▸ **Text segment**:
▼

Women—trans, gender variant, queer, and non-binary—across the globe are mobilizing their support for Afghan women. As Afghanistan and especially Afghan women face the dire and complex forces of the Taliban, climate crisis and drought, a failing economy due to years of imperial wars, women across the globe commit to be comrades in the struggle for our full rights and liberation. Women account for almost 70 percent of the world’s refugees, suffering disproportionate houselessness, statelessness, and hunger. We will face these catastrophes together across our borders.

Since the Taliban marched into Kabul, women’s organizations have been speaking out on behalf of Afghan women.  All of these groups stand in favor of women’s rights and most are anti-imperial and anti-racist. One Billion Rising, a global network of women (cisgender, transgender, and those who hold fluid identities that are subject to gender-based violence), exists in more than 200 countries, and continuously organizes against sexual violence with an understanding of women’s oppression and exploitation in the context of capitalism, colonization, racism, imperialism, environmental plunder and war.

OBR, at the request of its grassroots activists, has gathered a plethora of women’s groups across the globe to support Afghan women from near and afar. Their on-line global action began on September 1st, launching efforts for Afghan women throughout the next month.

The similarity, not the sameness, allows for a huge global camaraderie and solidarity. It is this very visioning/imagining that is so dangerous to patriarchal control and misogynist privilege: if I see some version of myself when I see you, I am so much less likely to Otherize you, colonize you, not see you.

Seeing each other through the power filters of oppression and its racist practices is a first step at coalescing the power of women—bi, trans, non-binary, cis—as women, sharing the oppression of being born female. Acting with and for Afghan women creates the very practice we need to change the lives of all women, each of us, even our own.  It is an act of solidarity for the planet.

Don’t think about camaraderie as though it is about someone else.  Make it about yourself and your connection to others. Create the solidarity. Hope is not an idea; it is a practice. It is the very actions I/we take that give me hope.  If you are hopeless, you are not active enough. The love and connection I feel for those I share with, take risks with, find what I am thinking with, is what fuels me.

▲

▸ **Directions**:
1/ In the passage on global solidarity with Afghan women, what share of the world's refugees are women?
2/ Extend the passage on global solidarity with Afghan women, picking up right after its final sentence.

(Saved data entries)
▼

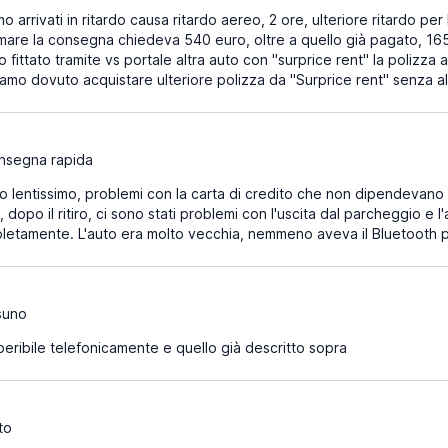
o arrivati in ritardo causa ritardo aereo, 2 ore, ulteriore ritardo pe
mare la consegna chiedeva 540 euro, oltre a quello già pagato, 16
o fittato tramite vs portale altra auto con "surprice rent" la poliz
biamo dovuto acquistare ulteriore polizza da "Surprice rent" senza 
nsegna rapida
ro lentissimo, problemi con la carta di credito che non dipendevano 
dopo il ritiro, ci sono stati problemi con l'uscita dal parcheggio e l
pletamente. L'auto era molto vecchia, nemmeno aveva il Bluetooth p
suno
peribile telefonicamente e quello già descritto sopra
to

▲

▸ **Answers to each task**:
1/ Almost 70 percent.

2/
Do not be stymied by thinking that you cannot make a difference or have impact. These questions cut off much of the possibility of making a difference.  Do what you do for yourself first—because you have to.  Don’t be an anti-racist wondering if it matters enough. What impact it can have?  Instead, do it because you must; because this makes you who you are and who you want to be, and who you will become.

When we/I act, I am in process of becoming the human I want to be. It is the process not of saying, but actually doing that begins to shift the power. Shifting is good; it is a start. Many starts make a difference. Many starts brought the civil rights movement. They brought #MeToo. Starts need to be recognized as partial and potentially revolutionary.

Do not confuse the feminist anti-Taliban stance with support for the US government and its policies towards Afghanistan. This stance connects to and condemns all sexual violence and harassment in whatever form and whose name practices it. Ours is a humanitarian stance demanding an end to all misogynist limitations on women’s and girls’ lives across the globe.

We are anti-imperial, anti-racist, anti-war, anti-misogynists committed to a peace everywhere that will save us and our planet from climate disaster and its misogynist racist wars.

 

First published at From the Square, the official blog of NYU Press.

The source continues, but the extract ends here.